I have written before on this blog about the self-destructive, seemingly self-hating antipathy that American workers have to organized labor. The phenomenon Taibbi points to is another matter altogether. Here, unions themselves are engaged in behavior which is willfully, inexplicably self-destructive.  Perhaps this behavior reveals a particularly virulent strain of Stockholm Syndrome (it is very hard, after all, to leave abusive relationships and seek help); perhaps it’s a manifestation of the thing Freud called a ‘todestrieb.’

Consider for instance, the news that Jeff Johnson, the head of the Washington State Labor Council–affiliated with the AFL-CIO, which has not yet endorsed anyone for president–was allegedly pressured by the American Federation of State, County and Municipal Employees (AFSCME) to not speak at a Bernie Sanders’ campaign event. The AFSCME, one of the largest public-sector unions in the U.S. and a member of the AFL-CIO, endorsed Clinton for president in October. As the article linked to above notes, the AFSCME is perfectly within its rights to slap down on a state labor federation pending approval from national AFL-CIO. Still, it might be asked, why endorse candidates who send union jobs overseas to non-unionized workplaces?

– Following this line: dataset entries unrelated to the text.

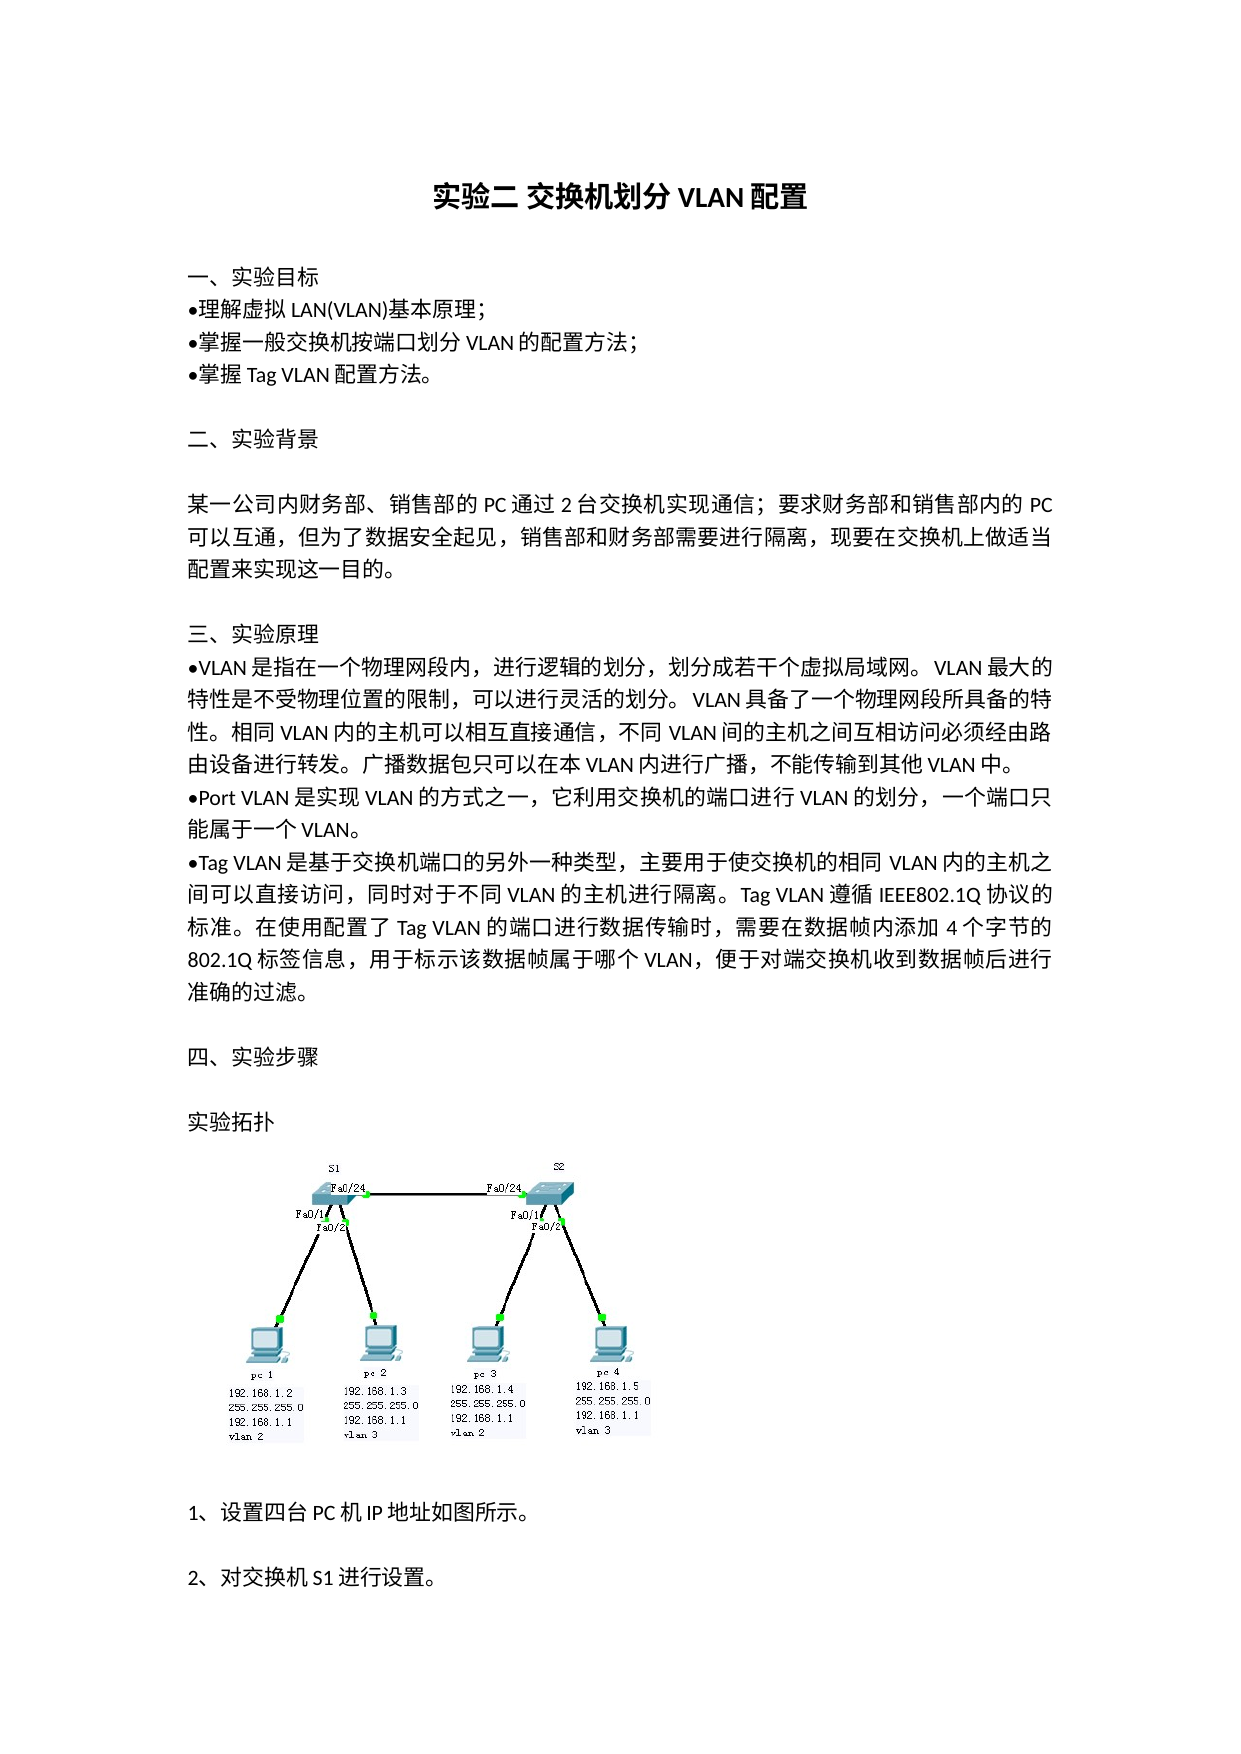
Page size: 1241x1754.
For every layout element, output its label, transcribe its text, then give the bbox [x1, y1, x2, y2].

text 实验拓扑 [187, 1104, 1053, 1137]
text •理解虚拟 LAN(VLAN)基本原理； [187, 292, 1053, 324]
text 1、设置四台PC机IP地址如图所示。 [187, 1494, 1053, 1527]
text •掌握Tag VLAN配置方法。 [187, 357, 1053, 389]
text •Tag VLAN是基于交换机端口的另外一种类型，主要用于使交换机的相同VLAN内的主机之间可以直接访问，同时对于不同VLAN的主机进行隔离。Tag VLAN遵循IEEE802.1Q协议的标准。在使用配置了Tag VLAN的端口进行数据传输时，需要在数据帧内添加4个字节的802.1Q标签信息，用于标示该数据帧属于哪个VLAN，便于对端交换机收到数据帧后进行准确的过滤。 [187, 844, 1053, 1007]
text 二、实验背景 [187, 422, 1053, 454]
text 实验二 交换机划分VLAN配置 [187, 162, 1053, 227]
text 三、实验原理 [187, 617, 1053, 649]
text •Port VLAN是实现VLAN的方式之一，它利用交换机的端口进行VLAN的划分，一个端口只能属于一个VLAN。 [187, 779, 1053, 844]
text 某一公司内财务部、销售部的PC通过2台交换机实现通信；要求财务部和销售部内的PC可以互通，但为了数据安全起见，销售部和财务部需要进行隔离，现要在交换机上做适当配置来实现这一目的。 [187, 487, 1053, 584]
text 四、实验步骤 [187, 1039, 1053, 1072]
picture [187, 1137, 691, 1464]
text •VLAN是指在一个物理网段内，进行逻辑的划分，划分成若干个虚拟局域网。VLAN最大的特性是不受物理位置的限制，可以进行灵活的划分。VLAN具备了一个物理网段所具备的特性。相同VLAN内的主机可以相互直接通信，不同VLAN间的主机之间互相访问必须经由路由设备进行转发。广播数据包只可以在本VLAN内进行广播，不能传输到其他VLAN中。 [187, 649, 1053, 779]
text 一、实验目标 [187, 259, 1053, 292]
text •掌握一般交换机按端口划分 VLAN的配置方法； [187, 324, 1053, 357]
text 2、对交换机S1进行设置。 [187, 1559, 1053, 1592]
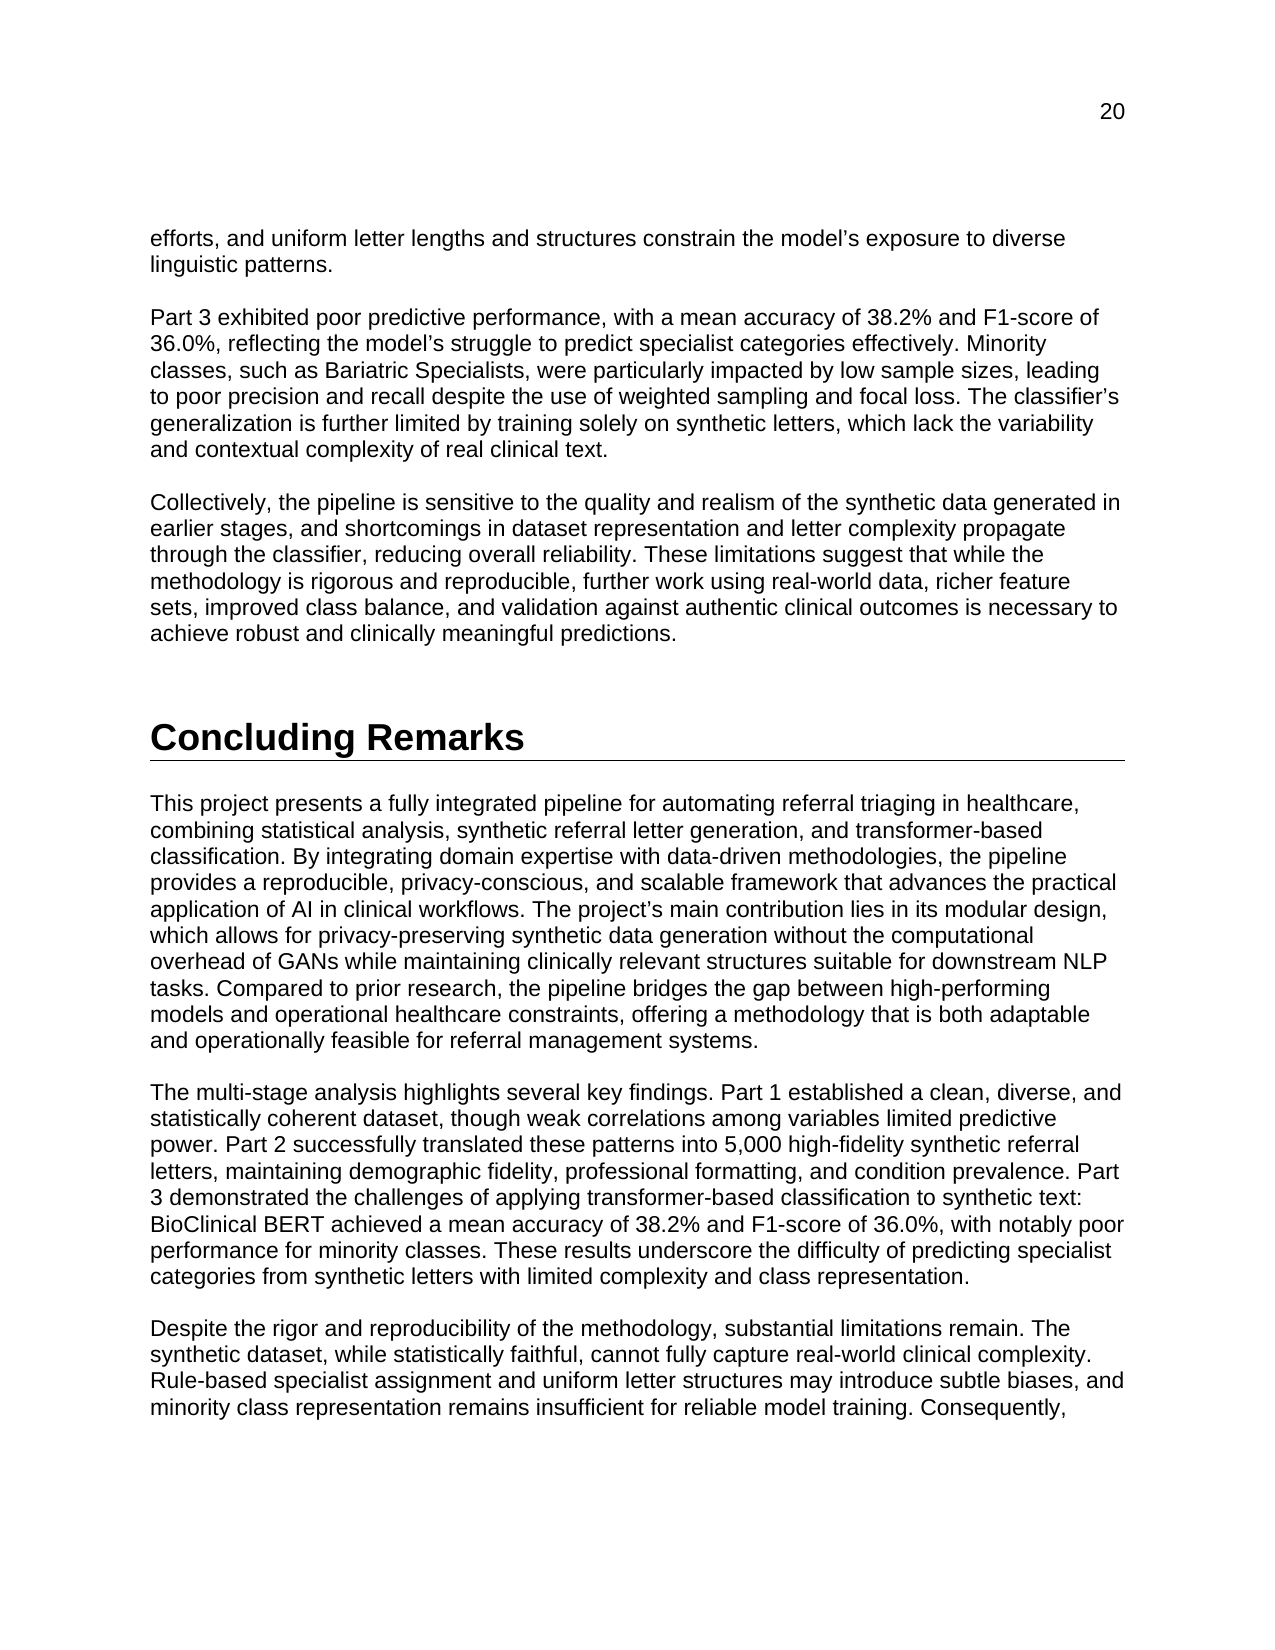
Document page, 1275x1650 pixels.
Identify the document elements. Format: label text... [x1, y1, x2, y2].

subtitle Concluding Remarks [150, 715, 1125, 760]
text The multi-stage analysis highlights several key findings. Part 1 established a clean, diverse, and statistically coherent dataset, though weak correlations among variables limited predictive power. Part 2 successfully translated these patterns into 5,000 high-fidelity synthetic referral letters, maintaining demographic fidelity, professional formatting, and condition prevalence. Part 3 demonstrated the challenges of applying transformer-based classification to synthetic text: BioClinical BERT achieved a mean accuracy of 38.2% and F1-score of 36.0%, with notably poor performance for minority classes. These results underscore the difficulty of predicting specialist categories from synthetic letters with limited complexity and class representation. [150, 1079, 1125, 1289]
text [150, 225, 1125, 278]
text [150, 1314, 1125, 1420]
text Collectively, the pipeline is sensitive to the quality and realism of the synthetic data generated in earlier stages, and shortcomings in dataset representation and letter complexity propagate through the classifier, reducing overall reliability. These limitations suggest that while the methodology is rigorous and reproducible, further work using real-world data, richer feature sets, improved class balance, and validation against authentic clinical outcomes is necessary to achieve robust and clinically meaningful predictions. [150, 488, 1125, 647]
text Part 3 exhibited poor predictive performance, with a mean accuracy of 38.2% and F1-score of 36.0%, reflecting the model’s struggle to predict specialist categories effectively. Minority classes, such as Bariatric Specialists, were particularly impacted by low sample sizes, leading to poor precision and recall despite the use of weighted sampling and focal loss. The classifier’s generalization is further limited by training solely on synthetic letters, which lack the variability and contextual complexity of real clinical text. [150, 304, 1125, 462]
text This project presents a fully integrated pipeline for automating referral triaging in healthcare, combining statistical analysis, synthetic referral letter generation, and transformer-based classification. By integrating domain expertise with data-driven methodologies, the pipeline provides a reproducible, privacy-conscious, and scalable framework that advances the practical application of AI in clinical workflows. The project’s main contribution lies in its modular design, which allows for privacy-preserving synthetic data generation without the computational overhead of GANs while maintaining clinically relevant structures suitable for downstream NLP tasks. Compared to prior research, the pipeline bridges the gap between high-performing models and operational healthcare constraints, offering a methodology that is both adaptable and operationally feasible for referral management systems. [150, 790, 1125, 1054]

Desperate political times call for desperate actions. Unions are under assault everywhere; membership is shrinking nation-wide. One might ask though, of all the actions available to organized labor, why would it endorse candidates so damaging to its members’ short-term and long-term interests, both economic and political? Especially when the decline of unionization in the American workplace has so extensively been identified as a primary cause of falling wages and rising economic inequality?